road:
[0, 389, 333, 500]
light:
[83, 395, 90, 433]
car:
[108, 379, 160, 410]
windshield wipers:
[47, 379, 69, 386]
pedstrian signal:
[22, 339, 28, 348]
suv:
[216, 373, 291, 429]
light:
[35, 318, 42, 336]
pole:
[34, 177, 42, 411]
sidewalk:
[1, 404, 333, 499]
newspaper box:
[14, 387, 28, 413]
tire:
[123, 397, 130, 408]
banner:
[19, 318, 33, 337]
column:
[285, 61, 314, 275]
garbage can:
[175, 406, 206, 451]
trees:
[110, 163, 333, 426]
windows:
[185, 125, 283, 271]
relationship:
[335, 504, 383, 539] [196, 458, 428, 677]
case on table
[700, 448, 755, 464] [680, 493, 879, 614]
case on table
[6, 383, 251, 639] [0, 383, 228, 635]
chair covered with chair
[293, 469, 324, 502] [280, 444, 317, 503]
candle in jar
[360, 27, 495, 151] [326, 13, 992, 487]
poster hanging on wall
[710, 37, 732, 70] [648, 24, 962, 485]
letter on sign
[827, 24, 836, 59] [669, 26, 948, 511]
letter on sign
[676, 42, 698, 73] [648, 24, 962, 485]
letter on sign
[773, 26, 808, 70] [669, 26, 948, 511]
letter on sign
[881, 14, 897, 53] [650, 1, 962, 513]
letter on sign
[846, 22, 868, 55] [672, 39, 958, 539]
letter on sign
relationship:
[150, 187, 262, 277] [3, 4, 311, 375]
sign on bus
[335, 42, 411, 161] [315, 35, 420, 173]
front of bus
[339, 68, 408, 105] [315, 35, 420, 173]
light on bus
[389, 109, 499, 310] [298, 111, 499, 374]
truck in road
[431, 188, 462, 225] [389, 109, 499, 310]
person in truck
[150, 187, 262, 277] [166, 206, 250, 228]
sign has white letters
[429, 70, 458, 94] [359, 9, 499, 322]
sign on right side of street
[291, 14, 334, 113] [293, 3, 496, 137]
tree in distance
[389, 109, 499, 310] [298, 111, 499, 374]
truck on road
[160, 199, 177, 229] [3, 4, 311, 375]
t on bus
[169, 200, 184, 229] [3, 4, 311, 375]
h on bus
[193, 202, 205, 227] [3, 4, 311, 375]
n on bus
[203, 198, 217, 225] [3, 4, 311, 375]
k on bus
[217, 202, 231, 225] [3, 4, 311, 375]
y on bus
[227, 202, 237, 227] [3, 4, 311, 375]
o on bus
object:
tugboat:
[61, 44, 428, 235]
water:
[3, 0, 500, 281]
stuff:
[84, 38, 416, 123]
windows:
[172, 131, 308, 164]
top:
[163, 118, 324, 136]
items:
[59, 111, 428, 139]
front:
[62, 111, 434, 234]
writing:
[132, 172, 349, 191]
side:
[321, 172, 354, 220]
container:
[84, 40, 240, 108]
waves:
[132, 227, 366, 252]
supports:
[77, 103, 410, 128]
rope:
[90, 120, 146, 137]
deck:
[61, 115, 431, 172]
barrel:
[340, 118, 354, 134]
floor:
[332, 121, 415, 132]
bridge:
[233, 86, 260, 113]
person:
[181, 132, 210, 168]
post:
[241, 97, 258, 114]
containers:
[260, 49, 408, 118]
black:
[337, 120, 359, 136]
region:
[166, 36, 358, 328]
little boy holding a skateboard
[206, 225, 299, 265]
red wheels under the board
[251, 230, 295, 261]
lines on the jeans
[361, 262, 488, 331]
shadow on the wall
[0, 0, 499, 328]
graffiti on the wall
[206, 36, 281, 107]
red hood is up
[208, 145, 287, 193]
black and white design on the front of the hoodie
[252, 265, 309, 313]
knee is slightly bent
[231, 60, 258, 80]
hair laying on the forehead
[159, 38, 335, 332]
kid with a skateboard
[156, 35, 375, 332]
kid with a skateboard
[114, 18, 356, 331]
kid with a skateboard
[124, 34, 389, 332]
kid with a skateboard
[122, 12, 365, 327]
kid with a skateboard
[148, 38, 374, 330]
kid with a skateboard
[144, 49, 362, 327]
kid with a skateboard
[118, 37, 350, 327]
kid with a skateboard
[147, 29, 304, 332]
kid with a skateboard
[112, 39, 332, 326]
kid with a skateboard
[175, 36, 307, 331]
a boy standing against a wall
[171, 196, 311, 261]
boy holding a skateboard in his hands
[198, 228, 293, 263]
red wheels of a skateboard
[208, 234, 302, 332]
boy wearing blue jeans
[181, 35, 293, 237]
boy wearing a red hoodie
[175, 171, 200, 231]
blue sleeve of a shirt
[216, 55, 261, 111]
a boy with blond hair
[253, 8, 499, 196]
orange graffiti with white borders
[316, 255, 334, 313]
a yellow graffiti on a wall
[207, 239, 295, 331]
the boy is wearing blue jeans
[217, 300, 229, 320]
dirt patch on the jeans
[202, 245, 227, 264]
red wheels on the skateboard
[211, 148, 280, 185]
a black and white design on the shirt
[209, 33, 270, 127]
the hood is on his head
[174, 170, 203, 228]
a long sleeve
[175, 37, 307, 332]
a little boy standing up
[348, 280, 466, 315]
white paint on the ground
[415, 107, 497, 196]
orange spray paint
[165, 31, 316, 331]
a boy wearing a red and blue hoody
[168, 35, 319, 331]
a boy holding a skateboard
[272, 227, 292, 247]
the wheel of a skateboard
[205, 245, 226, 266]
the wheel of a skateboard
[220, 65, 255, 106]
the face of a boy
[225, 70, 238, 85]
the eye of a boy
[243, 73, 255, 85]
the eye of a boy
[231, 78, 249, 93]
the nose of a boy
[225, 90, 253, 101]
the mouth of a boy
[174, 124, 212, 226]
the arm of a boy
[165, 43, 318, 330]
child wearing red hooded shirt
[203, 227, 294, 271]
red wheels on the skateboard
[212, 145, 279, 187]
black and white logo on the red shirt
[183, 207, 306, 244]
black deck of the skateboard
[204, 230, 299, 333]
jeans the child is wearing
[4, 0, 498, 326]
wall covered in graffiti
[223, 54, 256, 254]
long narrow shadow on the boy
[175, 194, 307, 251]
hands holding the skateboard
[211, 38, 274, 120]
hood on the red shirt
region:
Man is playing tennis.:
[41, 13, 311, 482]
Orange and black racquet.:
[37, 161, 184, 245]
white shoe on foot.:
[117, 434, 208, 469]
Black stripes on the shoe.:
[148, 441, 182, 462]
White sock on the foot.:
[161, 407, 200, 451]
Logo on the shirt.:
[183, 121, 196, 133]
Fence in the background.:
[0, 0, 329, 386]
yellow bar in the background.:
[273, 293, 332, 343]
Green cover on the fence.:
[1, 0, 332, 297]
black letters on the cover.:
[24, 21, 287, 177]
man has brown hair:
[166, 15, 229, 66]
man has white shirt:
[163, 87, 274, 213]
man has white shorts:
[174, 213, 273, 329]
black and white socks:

******************************

Directions: I need each of the entries above printed again exactly.

Written response:
road:
[0, 389, 333, 500]
light:
[83, 395, 90, 433]
car:
[108, 379, 160, 410]
windshield wipers:
[47, 379, 69, 386]
pedstrian signal:
[22, 339, 28, 348]
suv:
[216, 373, 291, 429]
light:
[35, 318, 42, 336]
pole:
[34, 177, 42, 411]
sidewalk:
[1, 404, 333, 499]
newspaper box:
[14, 387, 28, 413]
tire:
[123, 397, 130, 408]
banner:
[19, 318, 33, 337]
column:
[285, 61, 314, 275]
garbage can:
[175, 406, 206, 451]
trees:
[110, 163, 333, 426]
windows:
[185, 125, 283, 271]
relationship:
[335, 504, 383, 539] [196, 458, 428, 677]
case on table
[700, 448, 755, 464] [680, 493, 879, 614]
case on table
[6, 383, 251, 639] [0, 383, 228, 635]
chair covered with chair
[293, 469, 324, 502] [280, 444, 317, 503]
candle in jar
[360, 27, 495, 151] [326, 13, 992, 487]
poster hanging on wall
[710, 37, 732, 70] [648, 24, 962, 485]
letter on sign
[827, 24, 836, 59] [669, 26, 948, 511]
letter on sign
[676, 42, 698, 73] [648, 24, 962, 485]
letter on sign
[773, 26, 808, 70] [669, 26, 948, 511]
letter on sign
[881, 14, 897, 53] [650, 1, 962, 513]
letter on sign
[846, 22, 868, 55] [672, 39, 958, 539]
letter on sign
relationship:
[150, 187, 262, 277] [3, 4, 311, 375]
sign on bus
[335, 42, 411, 161] [315, 35, 420, 173]
front of bus
[339, 68, 408, 105] [315, 35, 420, 173]
light on bus
[389, 109, 499, 310] [298, 111, 499, 374]
truck in road
[431, 188, 462, 225] [389, 109, 499, 310]
person in truck
[150, 187, 262, 277] [166, 206, 250, 228]
sign has white letters
[429, 70, 458, 94] [359, 9, 499, 322]
sign on right side of street
[291, 14, 334, 113] [293, 3, 496, 137]
tree in distance
[389, 109, 499, 310] [298, 111, 499, 374]
truck on road
[160, 199, 177, 229] [3, 4, 311, 375]
t on bus
[169, 200, 184, 229] [3, 4, 311, 375]
h on bus
[193, 202, 205, 227] [3, 4, 311, 375]
n on bus
[203, 198, 217, 225] [3, 4, 311, 375]
k on bus
[217, 202, 231, 225] [3, 4, 311, 375]
y on bus
[227, 202, 237, 227] [3, 4, 311, 375]
o on bus
object:
tugboat:
[61, 44, 428, 235]
water:
[3, 0, 500, 281]
stuff:
[84, 38, 416, 123]
windows:
[172, 131, 308, 164]
top:
[163, 118, 324, 136]
items:
[59, 111, 428, 139]
front:
[62, 111, 434, 234]
writing:
[132, 172, 349, 191]
side:
[321, 172, 354, 220]
container:
[84, 40, 240, 108]
waves:
[132, 227, 366, 252]
supports:
[77, 103, 410, 128]
rope:
[90, 120, 146, 137]
deck:
[61, 115, 431, 172]
barrel:
[340, 118, 354, 134]
floor:
[332, 121, 415, 132]
bridge:
[233, 86, 260, 113]
person:
[181, 132, 210, 168]
post:
[241, 97, 258, 114]
containers:
[260, 49, 408, 118]
black:
[337, 120, 359, 136]
region:
[166, 36, 358, 328]
little boy holding a skateboard
[206, 225, 299, 265]
red wheels under the board
[251, 230, 295, 261]
lines on the jeans
[361, 262, 488, 331]
shadow on the wall
[0, 0, 499, 328]
graffiti on the wall
[206, 36, 281, 107]
red hood is up
[208, 145, 287, 193]
black and white design on the front of the hoodie
[252, 265, 309, 313]
knee is slightly bent
[231, 60, 258, 80]
hair laying on the forehead
[159, 38, 335, 332]
kid with a skateboard
[156, 35, 375, 332]
kid with a skateboard
[114, 18, 356, 331]
kid with a skateboard
[124, 34, 389, 332]
kid with a skateboard
[122, 12, 365, 327]
kid with a skateboard
[148, 38, 374, 330]
kid with a skateboard
[144, 49, 362, 327]
kid with a skateboard
[118, 37, 350, 327]
kid with a skateboard
[147, 29, 304, 332]
kid with a skateboard
[112, 39, 332, 326]
kid with a skateboard
[175, 36, 307, 331]
a boy standing against a wall
[171, 196, 311, 261]
boy holding a skateboard in his hands
[198, 228, 293, 263]
red wheels of a skateboard
[208, 234, 302, 332]
boy wearing blue jeans
[181, 35, 293, 237]
boy wearing a red hoodie
[175, 171, 200, 231]
blue sleeve of a shirt
[216, 55, 261, 111]
a boy with blond hair
[253, 8, 499, 196]
orange graffiti with white borders
[316, 255, 334, 313]
a yellow graffiti on a wall
[207, 239, 295, 331]
the boy is wearing blue jeans
[217, 300, 229, 320]
dirt patch on the jeans
[202, 245, 227, 264]
red wheels on the skateboard
[211, 148, 280, 185]
a black and white design on the shirt
[209, 33, 270, 127]
the hood is on his head
[174, 170, 203, 228]
a long sleeve
[175, 37, 307, 332]
a little boy standing up
[348, 280, 466, 315]
white paint on the ground
[415, 107, 497, 196]
orange spray paint
[165, 31, 316, 331]
a boy wearing a red and blue hoody
[168, 35, 319, 331]
a boy holding a skateboard
[272, 227, 292, 247]
the wheel of a skateboard
[205, 245, 226, 266]
the wheel of a skateboard
[220, 65, 255, 106]
the face of a boy
[225, 70, 238, 85]
the eye of a boy
[243, 73, 255, 85]
the eye of a boy
[231, 78, 249, 93]
the nose of a boy
[225, 90, 253, 101]
the mouth of a boy
[174, 124, 212, 226]
the arm of a boy
[165, 43, 318, 330]
child wearing red hooded shirt
[203, 227, 294, 271]
red wheels on the skateboard
[212, 145, 279, 187]
black and white logo on the red shirt
[183, 207, 306, 244]
black deck of the skateboard
[204, 230, 299, 333]
jeans the child is wearing
[4, 0, 498, 326]
wall covered in graffiti
[223, 54, 256, 254]
long narrow shadow on the boy
[175, 194, 307, 251]
hands holding the skateboard
[211, 38, 274, 120]
hood on the red shirt
region:
Man is playing tennis.:
[41, 13, 311, 482]
Orange and black racquet.:
[37, 161, 184, 245]
white shoe on foot.:
[117, 434, 208, 469]
Black stripes on the shoe.:
[148, 441, 182, 462]
White sock on the foot.:
[161, 407, 200, 451]
Logo on the shirt.:
[183, 121, 196, 133]
Fence in the background.:
[0, 0, 329, 386]
yellow bar in the background.:
[273, 293, 332, 343]
Green cover on the fence.:
[1, 0, 332, 297]
black letters on the cover.:
[24, 21, 287, 177]
man has brown hair:
[166, 15, 229, 66]
man has white shirt:
[163, 87, 274, 213]
man has white shorts:
[174, 213, 273, 329]
black and white socks:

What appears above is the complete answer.